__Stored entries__
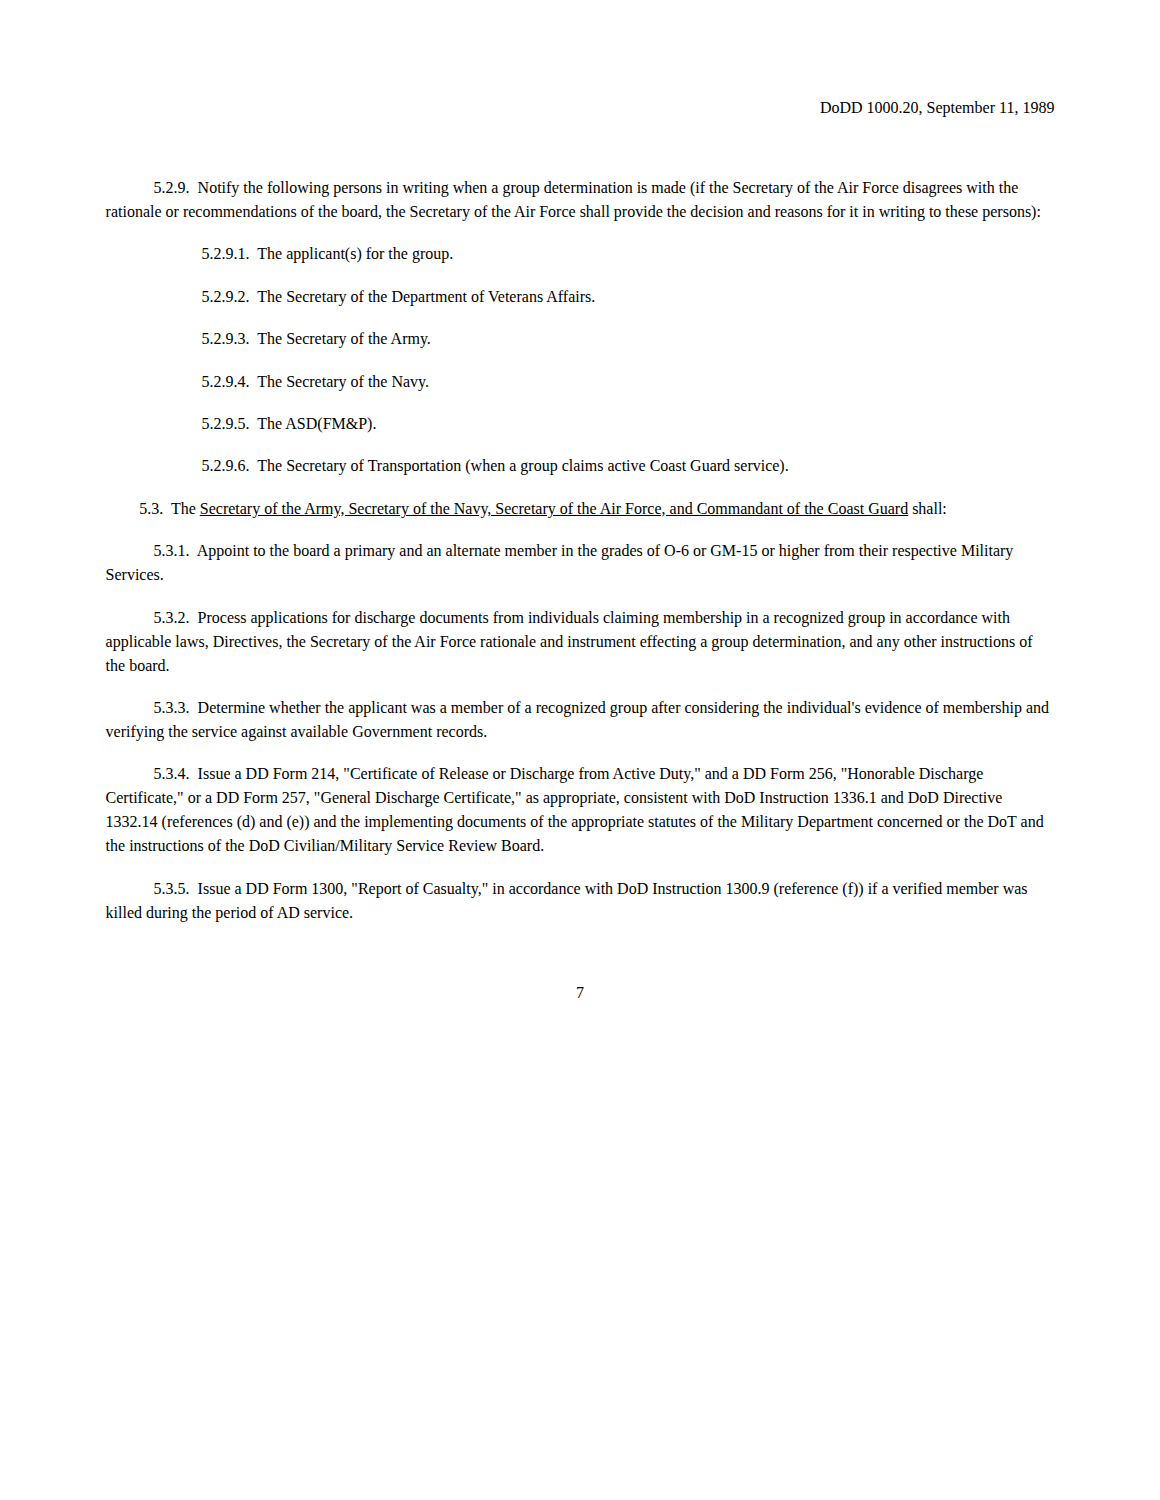DoDD 1000.20, September 11, 1989
5.2.9. Notify the following persons in writing when a group determination is made (if the Secretary of the Air Force disagrees with the rationale or recommendations of the board, the Secretary of the Air Force shall provide the decision and reasons for it in writing to these persons):
5.2.9.1. The applicant(s) for the group.
5.2.9.2. The Secretary of the Department of Veterans Affairs.
5.2.9.3. The Secretary of the Army.
5.2.9.4. The Secretary of the Navy.
5.2.9.5. The ASD(FM&P).
5.2.9.6. The Secretary of Transportation (when a group claims active Coast Guard service).
5.3. The Secretary of the Army, Secretary of the Navy, Secretary of the Air Force, and Commandant of the Coast Guard shall:
5.3.1. Appoint to the board a primary and an alternate member in the grades of O-6 or GM-15 or higher from their respective Military Services.
5.3.2. Process applications for discharge documents from individuals claiming membership in a recognized group in accordance with applicable laws, Directives, the Secretary of the Air Force rationale and instrument effecting a group determination, and any other instructions of the board.
5.3.3. Determine whether the applicant was a member of a recognized group after considering the individual's evidence of membership and verifying the service against available Government records.
5.3.4. Issue a DD Form 214, "Certificate of Release or Discharge from Active Duty," and a DD Form 256, "Honorable Discharge Certificate," or a DD Form 257, "General Discharge Certificate," as appropriate, consistent with DoD Instruction 1336.1 and DoD Directive 1332.14 (references (d) and (e)) and the implementing documents of the appropriate statutes of the Military Department concerned or the DoT and the instructions of the DoD Civilian/Military Service Review Board.
5.3.5. Issue a DD Form 1300, "Report of Casualty," in accordance with DoD Instruction 1300.9 (reference (f)) if a verified member was killed during the period of AD service.
7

__Aim of the task__
Every line above should be printed again word for word, without its pictures.

__Reply__
DoDD 1000.20, September 11, 1989
5.2.9. Notify the following persons in writing when a group determination is made (if the Secretary of the Air Force disagrees with the rationale or recommendations of the board, the Secretary of the Air Force shall provide the decision and reasons for it in writing to these persons):
5.2.9.1. The applicant(s) for the group.
5.2.9.2. The Secretary of the Department of Veterans Affairs.
5.2.9.3. The Secretary of the Army.
5.2.9.4. The Secretary of the Navy.
5.2.9.5. The ASD(FM&P).
5.2.9.6. The Secretary of Transportation (when a group claims active Coast Guard service).
5.3. The Secretary of the Army, Secretary of the Navy, Secretary of the Air Force, and Commandant of the Coast Guard shall:
5.3.1. Appoint to the board a primary and an alternate member in the grades of O-6 or GM-15 or higher from their respective Military Services.
5.3.2. Process applications for discharge documents from individuals claiming membership in a recognized group in accordance with applicable laws, Directives, the Secretary of the Air Force rationale and instrument effecting a group determination, and any other instructions of the board.
5.3.3. Determine whether the applicant was a member of a recognized group after considering the individual's evidence of membership and verifying the service against available Government records.
5.3.4. Issue a DD Form 214, "Certificate of Release or Discharge from Active Duty," and a DD Form 256, "Honorable Discharge Certificate," or a DD Form 257, "General Discharge Certificate," as appropriate, consistent with DoD Instruction 1336.1 and DoD Directive 1332.14 (references (d) and (e)) and the implementing documents of the appropriate statutes of the Military Department concerned or the DoT and the instructions of the DoD Civilian/Military Service Review Board.
5.3.5. Issue a DD Form 1300, "Report of Casualty," in accordance with DoD Instruction 1300.9 (reference (f)) if a verified member was killed during the period of AD service.
7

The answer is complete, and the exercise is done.